**DIRECTIVE**
Within the records below, find the line with "Parameters -> Property" and the line with "Parameters -> Constraints", then reproduce exactly those two lines and all lines between them, without any picture.

**INPUT**

◇ ◇ ◇ ◇ ◇ ◇ ◇

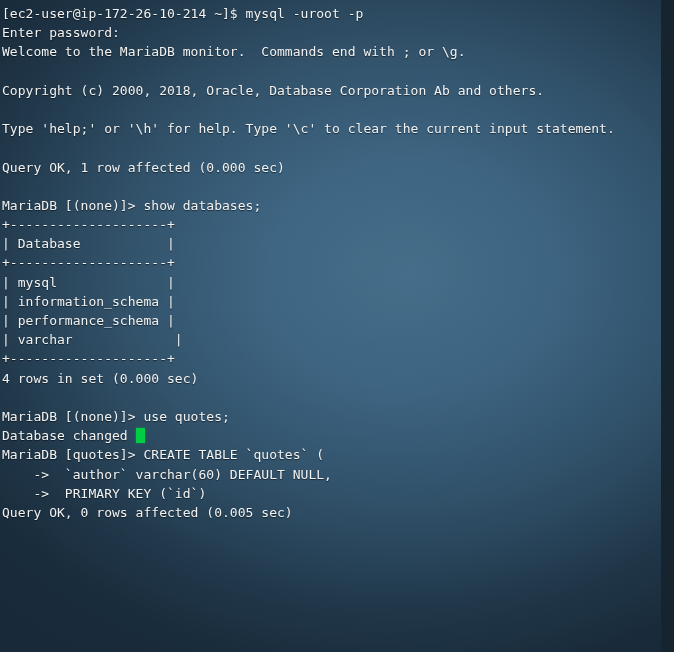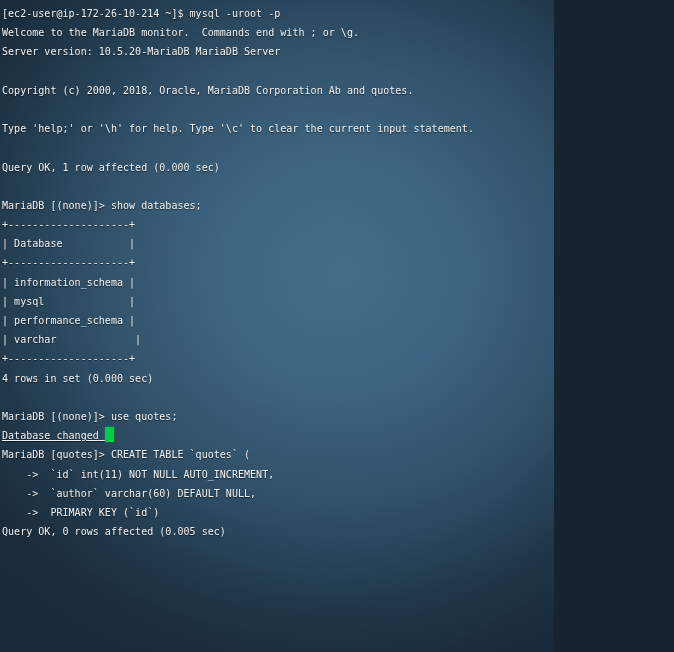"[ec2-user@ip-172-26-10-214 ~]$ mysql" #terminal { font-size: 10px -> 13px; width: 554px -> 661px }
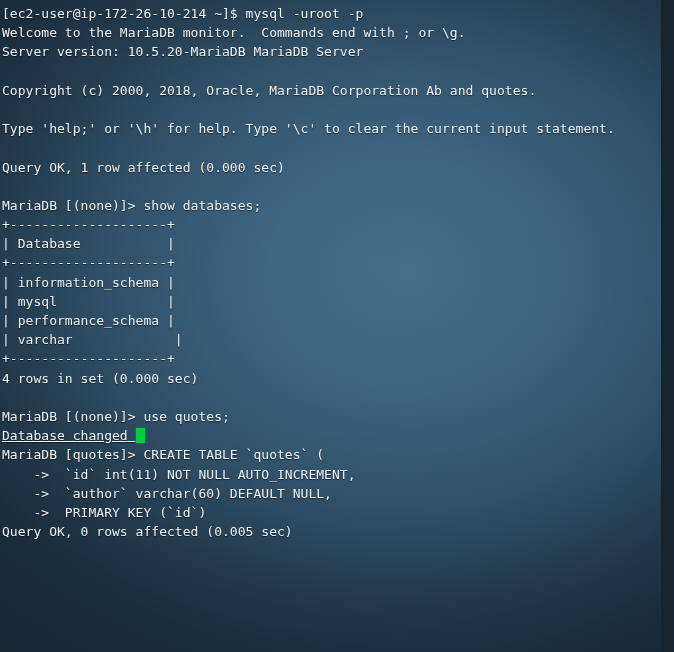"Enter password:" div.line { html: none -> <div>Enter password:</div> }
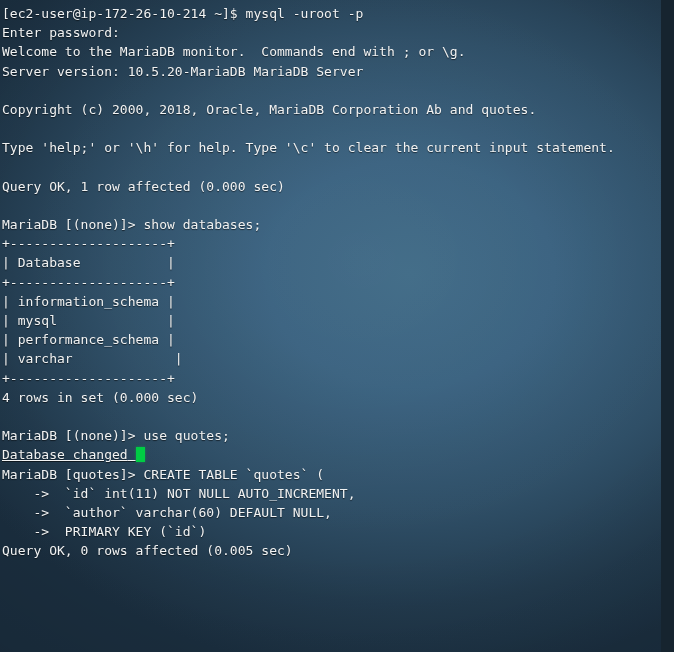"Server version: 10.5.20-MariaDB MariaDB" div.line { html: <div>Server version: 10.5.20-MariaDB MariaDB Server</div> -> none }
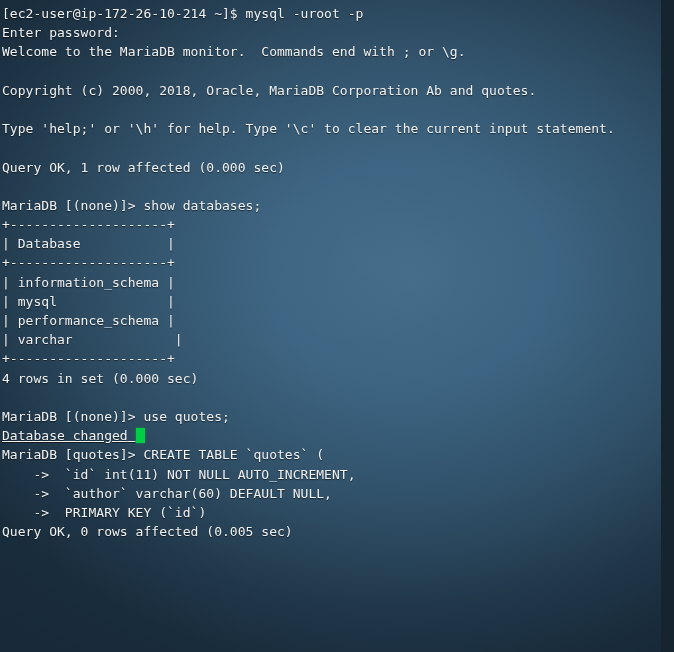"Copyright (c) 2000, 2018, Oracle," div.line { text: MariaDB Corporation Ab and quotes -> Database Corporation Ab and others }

◇ ◇ ◇ ◇ ◇ ◇ ◇

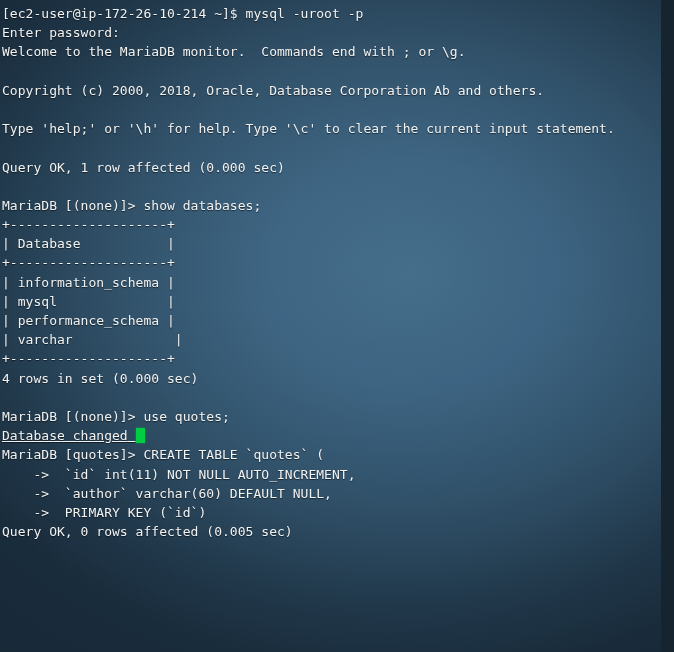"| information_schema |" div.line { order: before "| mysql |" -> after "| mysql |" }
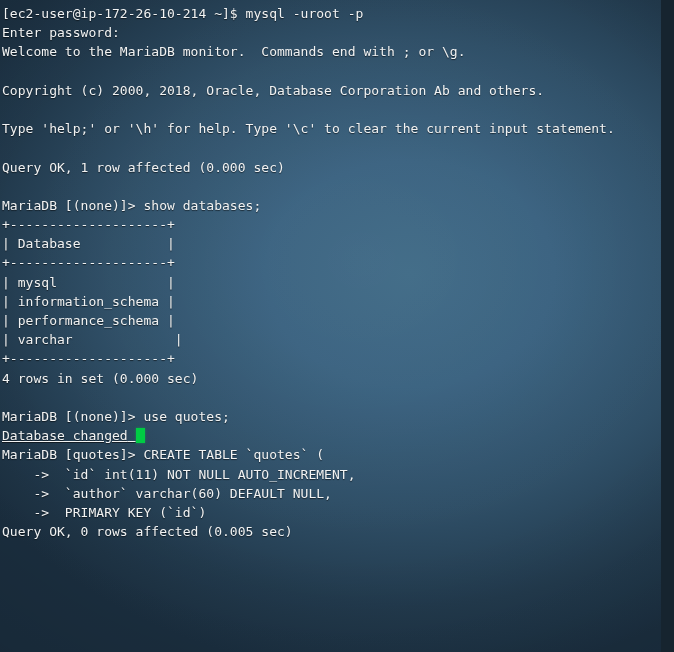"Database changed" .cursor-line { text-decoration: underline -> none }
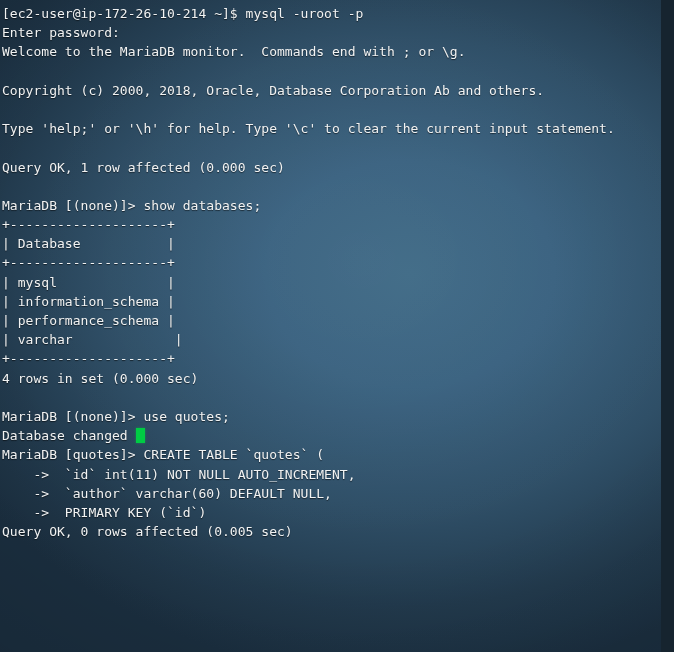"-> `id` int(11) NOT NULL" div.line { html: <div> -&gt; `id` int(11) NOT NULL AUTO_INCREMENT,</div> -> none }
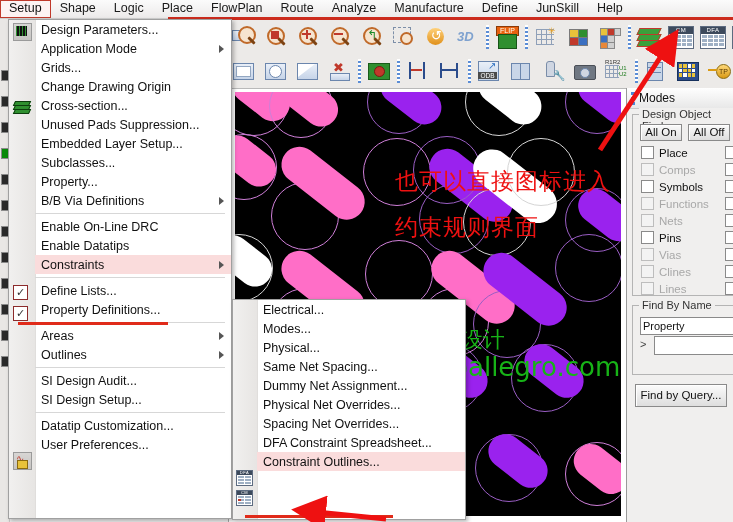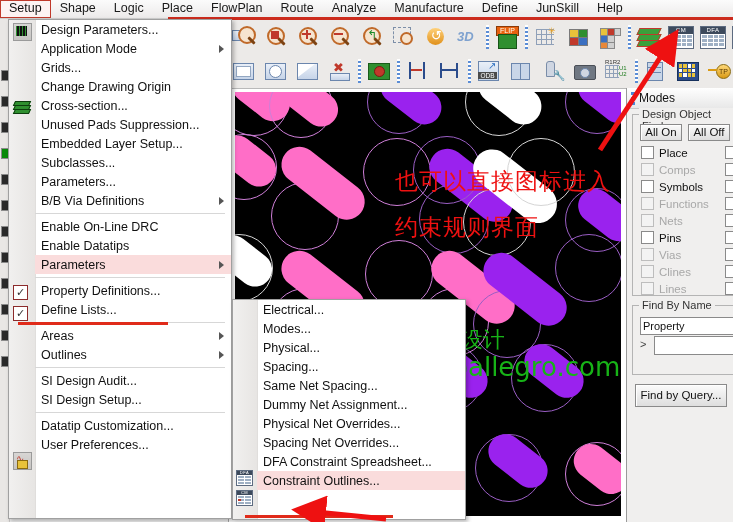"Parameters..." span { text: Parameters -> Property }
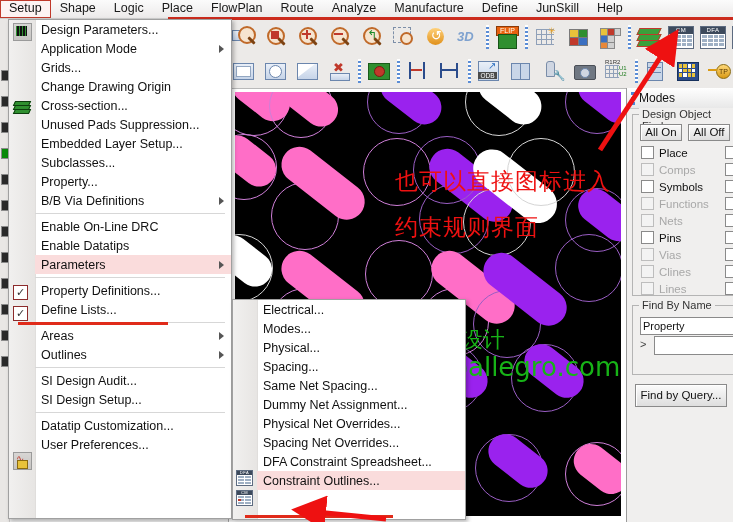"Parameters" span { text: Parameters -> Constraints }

◇ ◇ ◇ ◇ ◇ ◇ ◇

**RESPONSE BOX**
"Parameters..." span { text: Parameters -> Property }
"Parameters" span { text: Parameters -> Constraints }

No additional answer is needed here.